Ainda em Dourados, Yara Macedo dos Santos, 30 anos, foi atacada no dia 25 de junho, com socos e um tiro na cabeça pelo ex-companheiro, Edson Aparecido Oliveira Rosa, 35. A agressão ocorreu quando Rosa e o filho de 14 anos andavam de bicicleta. Edson, que não aceitava o fim do relacionamento, foi preso enquanto tentava fugir da cidade.
Katiusce Arguelho dos Santos, 31, foi assassinada pelo ex-companheiro Bruno de Oliveira, de 29 anos, com 18 facadas. Ela havia sido agredida por ele no meio da rua, dias antes, no Bairro Portal Caiobá, em Campo Grande. Este foi o quarto crime de feminicídio registrado em janeiro de 2018 no Estado.
CONCIENTIZAÇÃO
O Calendário Oficial do Estado incluiu a Semana Estadual de Combate ao Feminicídio, com ações de mobilização e sensibilização da sociedade. O Dia Estadual de Combate ao Feminicídio (1º de março) está na lei nº 5.202. A data foi escolhida porque lembra a morte da jovem Isis Caroline, em 1º de junho de 2015, tida como o primeiro caso de feminicídio registrado no Estado, após a vigência da Lei 13.104/2015.
A lei assinada pelo governador Reinaldo Azambuja (PSDB) propõe discutir o feminicídio como a maior violação de direitos humanos das mulheres, por meio de ações de mobilização, palestras, panfletagens, eventos e debates; divulgar os serviços e os mecanismos legais de proteção à mulher em situação de violência e as formas de denúncia. Para a subsecretária de Políticas Públicas para Mulheres de Mato Grosso do Sul, Luciana Azambuja, a existência de uma lei criando um dia e uma semana para debater o feminicídio dá visibilidade a um “assunto que precisa ser discutido, que é a violência contra as mulheres, a violência de gênero que subjuga, humilha e mata uma mulher a cada duas horas no Brasil”.
HISTÓRICO
A palavra “feminicídio” se refere ao assassinato de mulheres e meninas por questões de gênero, ou seja, em função do menosprezo ou discriminação à condição feminina.
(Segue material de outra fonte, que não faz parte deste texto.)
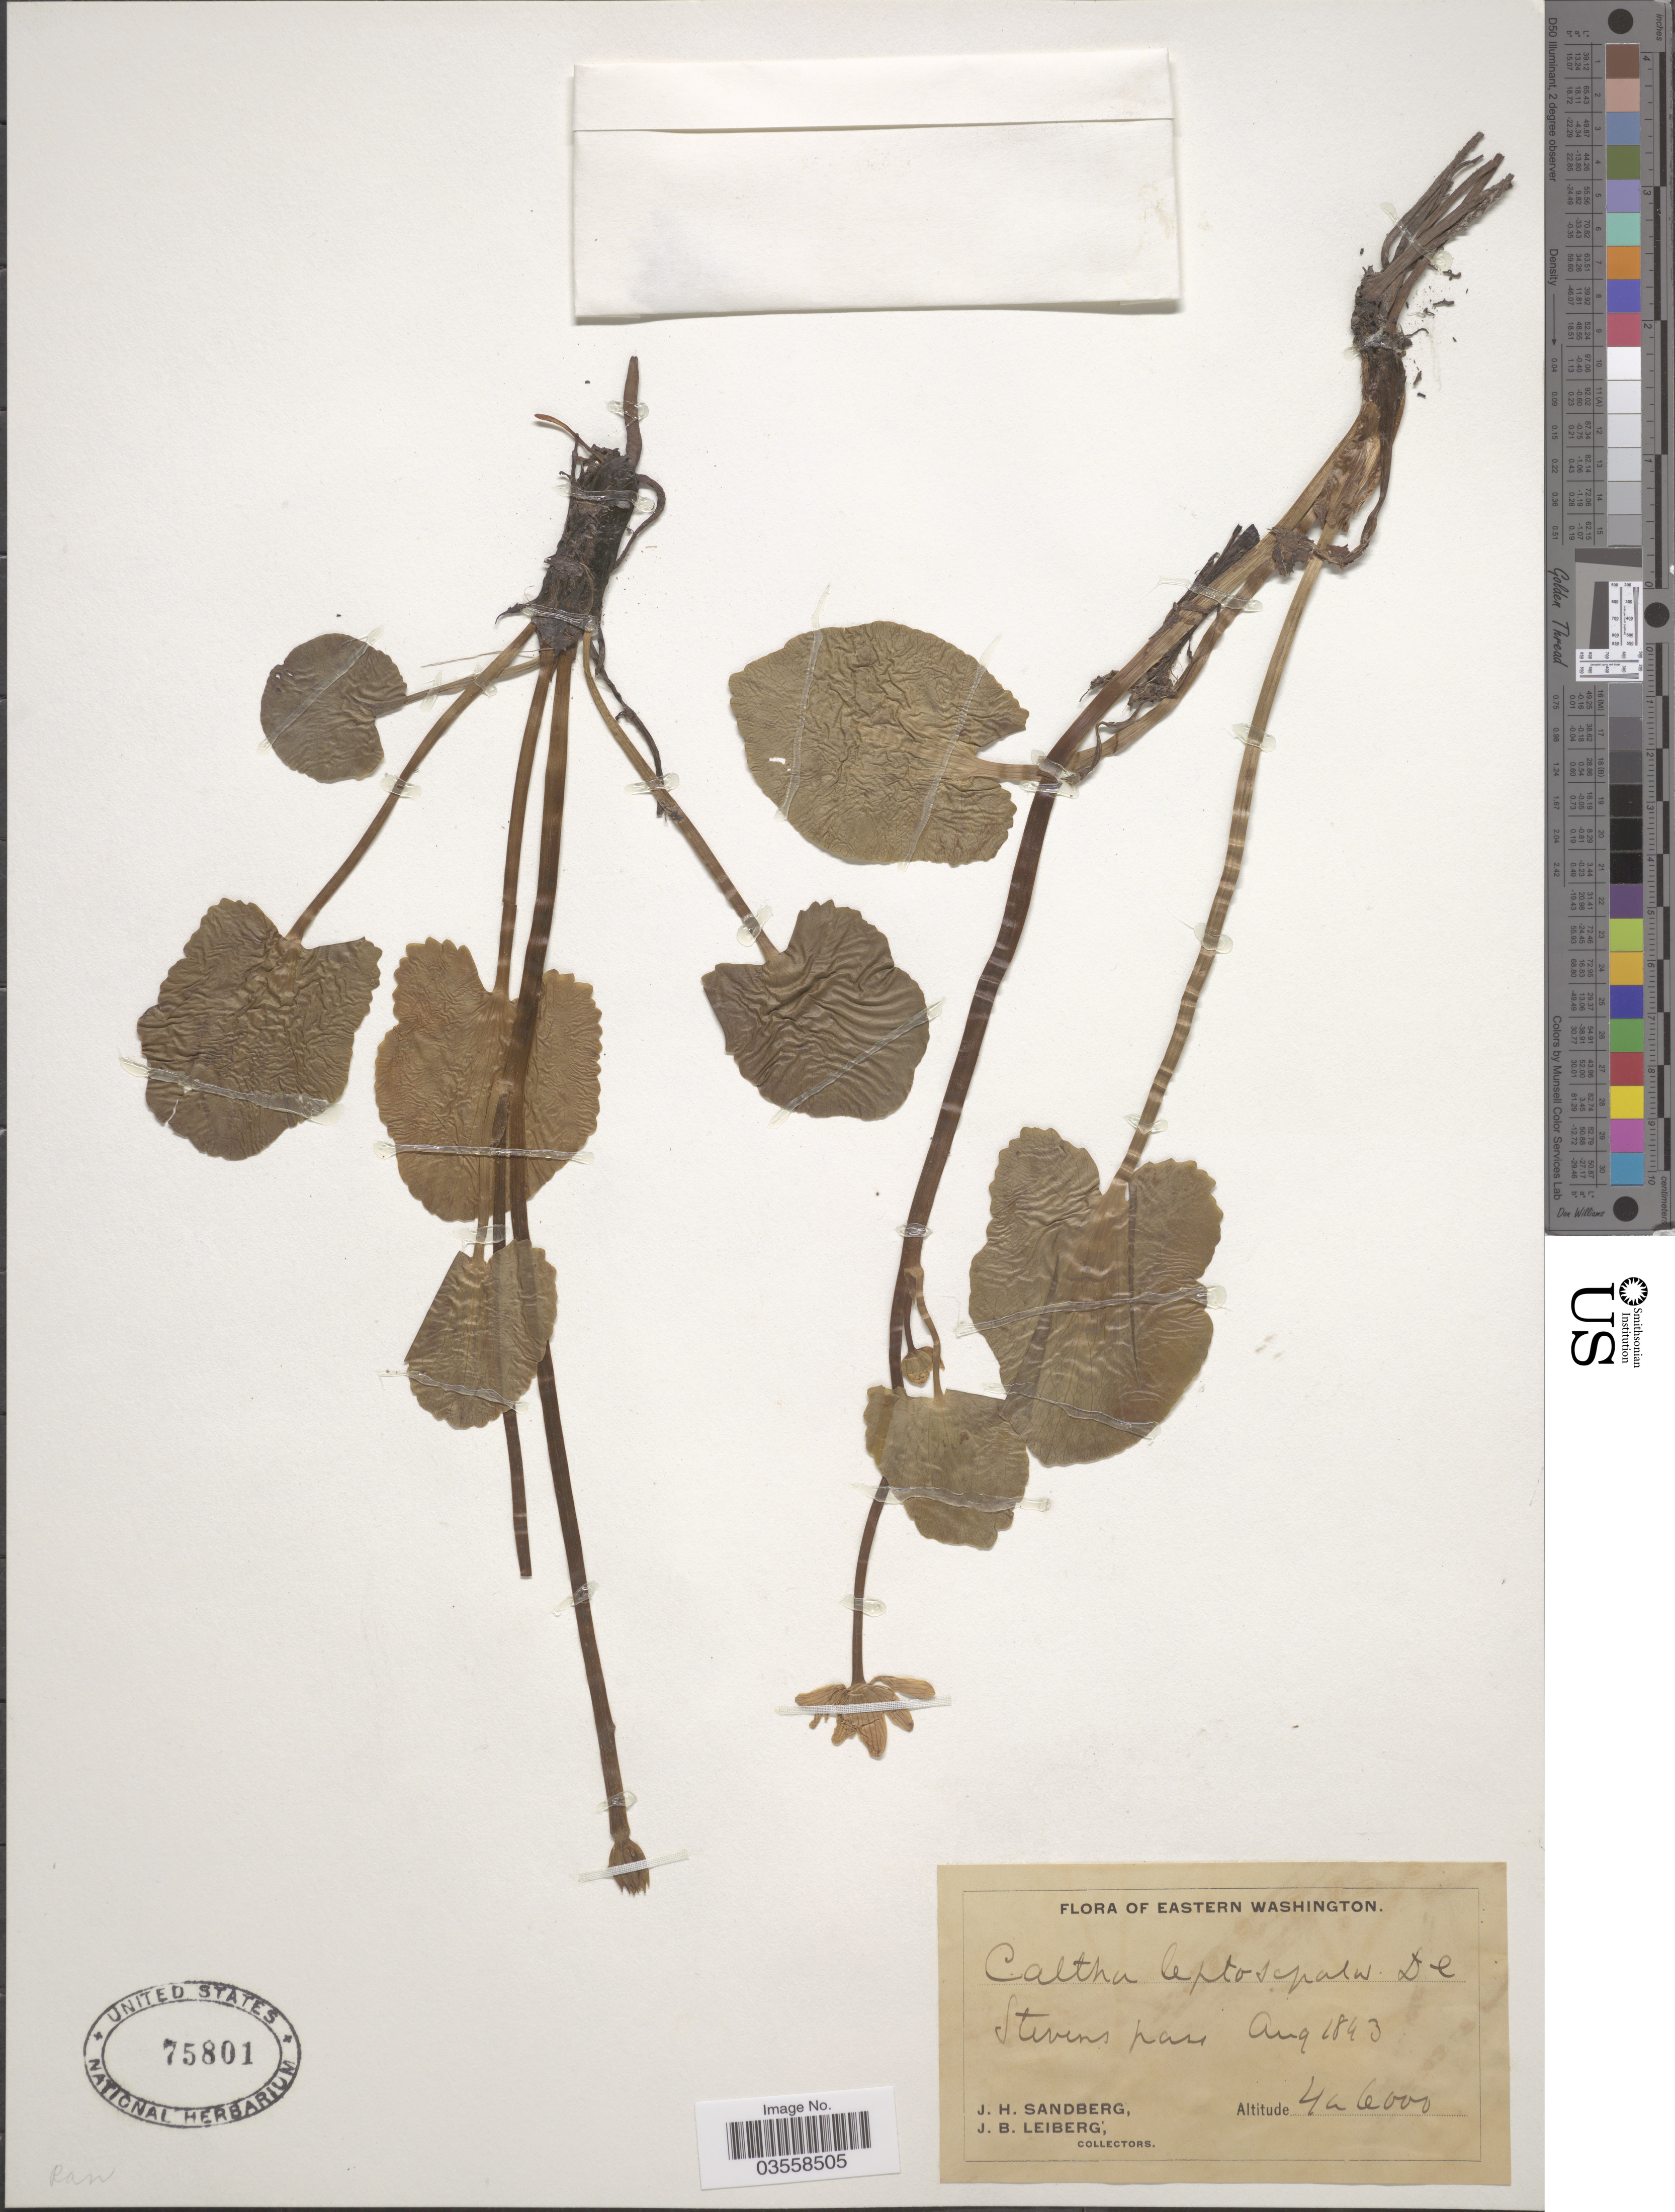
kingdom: Plantae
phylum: Tracheophyta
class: Magnoliopsida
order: Ranunculales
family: Ranunculaceae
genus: Caltha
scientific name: Caltha leptosepala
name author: DC.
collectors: J. H. Sandberg & J. B. Leiberg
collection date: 1843-08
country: United States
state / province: Washington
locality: Stevens pass.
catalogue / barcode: US 75801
Isso não indica, no entanto, que toda mulher assassinada é vítima de feminicídio. É um crime de ódio no qual a motivação da morte precisa estar relacionada ao fato de a vítima ser do sexo feminino. A palavra foi difundida na década de 1970, pela socióloga sul-africana Diana E.H. Russell (“femicide”, em inglês). Com esse novo conceito, ela contestou a neutralidade presente na expressão “homicídio”, que contribuiria para manter invisível a vulnerabilidade experimentada pelo sexo feminino em todo o mundo.
O Mapa da Violência do Conselho Nacional de Justiça (CNJ) mostra que o número de mulheres assassinadas aumentou no Brasil. Entre 2003 e 2013, passou de 3.937 casos para 4.762 mortes. Em 2016, uma mulher foi assassinada a cada duas horas no país.